▶ [ACTIVITY A]
Answer these questions about the letter on n of 1 trials in osteoarthritis, labeling each answer to match its question:
(i) Of the 20 patients analyzed, how many were taking a non-steroidal anti-inflammatory drug?
(ii) What average variance for pain scores did the writers find?
(iii) What would the power to detect a significant difference be if the clinically relevant difference was 10 mm?
▶ [ACTIVITY B] Write out everything in the letter on n of 1 trials in osteoarthritis from "Caution in interpretation" down to "treatment from paracetamol.".
▶ [ACTIVITY C] Summarize the letter on n of 1 trials in osteoarthritis in two sentences.

Caution in interpretation neededBMJ 1995; 310 doi: https://doi.org/10.1136/bmj.310.6980.667 (Published 11 March 1995) Cite this as: BMJ 1995;310:667
- Stephen Senn,
- Rajesh Bakshi,
- Nathalie Ezzet
- Biometrician Central medical adviser Biometrician Medical Department, Ciba-Geigy AG, Basle CH-4002, Switzerland
EDITOR,—Considerable caution must be exercised in interpreting the results of Lyn March and colleagues' n of 1 trials in osteoarthritis.1 For example, the authors observe that “seven of he eight patients who changed treatment from baseline changed to paracetamol (P=0.07, exact binomial).” Of the 20 patients analysed, 16 were taking a non-steroidal anti-inflammatory drug and only three were taking paracetamol. Therefore, at most three patients could have changed their treatment from paracetamol.
Furthermore, the authors implicitly assume that failure to find a significant difference in favour of diclofenac in the n of 1 trials considered constituted adequate grounds for preferring paracetamol. In drug development generally it is many years since failure to find a significant difference has been accepted as “proof” of equivalence. For fixed effects an n of 1 trial with three pairs of treatment periods has roughly the same power as a two period crossover with three patients; this is inadequate to establish treatment effects in osteoarthritis. We have reconstituted the variances of the individual estimates of the differences between treatments from the authors' table and find an average variance of 33 for pain scores. If the clinically relevant difference (between paracetamol and diclofenac) was 10 mm the power to detect a significant difference would be only 33%; thus, using a significance test under such circumstances one would, on average, incorrectly designate two thirds of patients as “adequately controlled” with paracetamol.

▶ [INFORMATION]
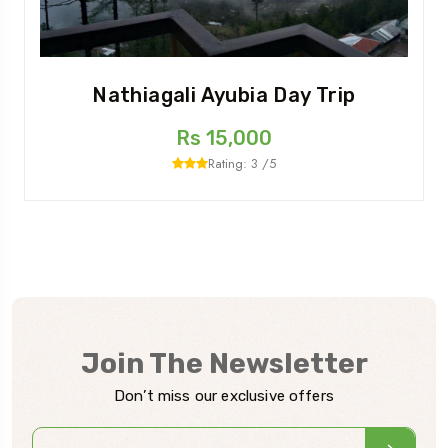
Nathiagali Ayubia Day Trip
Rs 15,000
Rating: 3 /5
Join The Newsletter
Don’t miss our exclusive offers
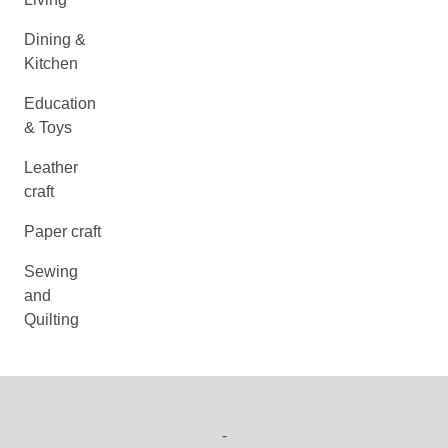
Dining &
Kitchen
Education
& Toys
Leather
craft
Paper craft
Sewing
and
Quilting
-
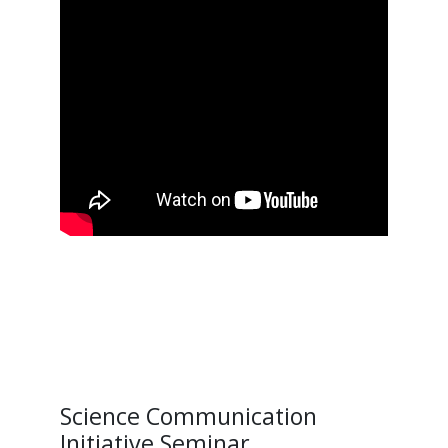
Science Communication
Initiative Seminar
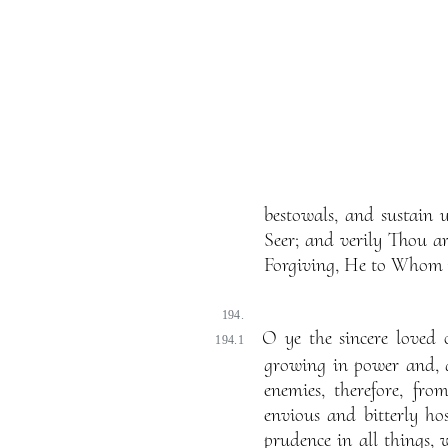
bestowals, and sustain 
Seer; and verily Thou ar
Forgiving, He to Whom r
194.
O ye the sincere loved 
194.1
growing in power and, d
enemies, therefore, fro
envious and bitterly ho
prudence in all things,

▶ [YOUR RESPONSE A]
(i) 16
(ii) 33
(iii) 33%

▶ [YOUR RESPONSE B]
Caution in interpretation neededBMJ 1995; 310 doi: https://doi.org/10.1136/bmj.310.6980.667 (Published 11 March 1995) Cite this as: BMJ 1995;310:667
- Stephen Senn,
- Rajesh Bakshi,
- Nathalie Ezzet
- Biometrician Central medical adviser Biometrician Medical Department, Ciba-Geigy AG, Basle CH-4002, Switzerland
EDITOR,—Considerable caution must be exercised in interpreting the results of Lyn March and colleagues' n of 1 trials in osteoarthritis.1 For example, the authors observe that “seven of he eight patients who changed treatment from baseline changed to paracetamol (P=0.07, exact binomial).” Of the 20 patients analysed, 16 were taking a non-steroidal anti-inflammatory drug and only three were taking paracetamol. Therefore, at most three patients could have changed their treatment from paracetamol.

▶ [YOUR RESPONSE C] The letter warns that Lyn March and colleagues' n of 1 trials in osteoarthritis must be interpreted with considerable caution, since at most three of the 20 patients analyzed could have changed their treatment from paracetamol. It also argues that failing to find a significant difference in favor of diclofenac is not adequate grounds for preferring paracetamol, because such trials have little power: only 33% if the clinically relevant difference is 10 mm.